* _PROMPT A_:
Answer these questions using the grassland drought passage, marking each answer (i), (ii) or (iii) to match:
(i) What primarily determines productivity along the North American grassland gradient?
(ii) At how many sites did EDGE impose rainfall reductions?
(iii) How large was the rainfall reduction in the chronic drought treatment, and for how many years was it imposed?
* _PROMPT B_:
Carry on the grassland drought passage with the next part, starting after its final sentence.

* _EXCERPT_:
* * * * * * *

Global climate change is projected to cause droughts of increased frequency, duration and severity in North America. Grasslands are dynamic ecosystems that could be strongly impacted by these precipitation changes. North American grasslands exist on a west-to-east productivity gradient, with productivity primarily determined by precipitation. Regions that differ in productivity may show divergent responses to drought. Comparing drought sensitivity between regions is difficult because many drought experiments are small in scale and methods are not standardized between experiments. EDGE (Extreme Drought in Grasslands Experiment) used identical infrastructure to impose rainfall reductions at six sites spanning desert grassland, shortgrass steppe, mixed grass prairie, and tallgrass prairie. A chronic drought treatment consisting of 66% rainfall reduction throughout the growing season was imposed for four years.

* * * * * * *

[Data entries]
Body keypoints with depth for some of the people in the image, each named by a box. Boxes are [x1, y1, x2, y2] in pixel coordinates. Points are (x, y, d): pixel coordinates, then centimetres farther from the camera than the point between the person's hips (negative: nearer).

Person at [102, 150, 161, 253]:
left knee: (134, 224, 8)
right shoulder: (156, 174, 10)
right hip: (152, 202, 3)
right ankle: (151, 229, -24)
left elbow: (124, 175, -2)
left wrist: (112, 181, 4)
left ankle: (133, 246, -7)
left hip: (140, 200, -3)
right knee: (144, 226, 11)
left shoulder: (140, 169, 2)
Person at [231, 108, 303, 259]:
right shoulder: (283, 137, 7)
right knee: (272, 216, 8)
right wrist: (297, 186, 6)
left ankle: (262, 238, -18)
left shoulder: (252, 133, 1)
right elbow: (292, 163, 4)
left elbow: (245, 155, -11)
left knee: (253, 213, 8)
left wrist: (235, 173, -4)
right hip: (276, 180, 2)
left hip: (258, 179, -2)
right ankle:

* * * * * * *

* _ANSWER A_:
(i) Precipitation.
(ii) Six.
(iii) 66% throughout the growing season, imposed for four years.

* _ANSWER B_:
Results/Conclusions
Plant species composition differed significantly between chronic drought and control treatments at all six sites by the third year of treatment, according to permanova analysis (P<0.05). In the third year of treatment, the magnitude of the effect of drought (expressed as Cohen’s D) on relative cover of the dominant species at the two driest sites was approximately 2x the effect size at the wettest site. In the fourth year, the magnitude of the drought effect at one of the two driest sites was over 13x the effect at the wettest site. Nonlinear regression showed a negative relationship between mean annual precipitation and the effect of drought on the most sensitive species at each site. Drought caused declines (or crashes in the case of the two driest sites) in the cover of the dominant C4 grasses, leading to booms of C3 co-dominants and/or ephemeral annual species. This effect was largest at the three driest sites, each of which was strongly dominated (66% to 81% of total plant cover) by a single C4 grass species. Sites with intermediate precipitation levels also showed a decline in the most abundant C4 grasses in the drought treatment, but those sites were co-dominated by C4 and C3 graminoids, such that declines in C4 grasses had smaller effects on community composition. Only the wettest site showed no decline in the dominant C4 grass under chronic drought. Our results indicate that grasslands with lower mean annual precipitation may be particularly vulnerable to extreme drought under future climate change.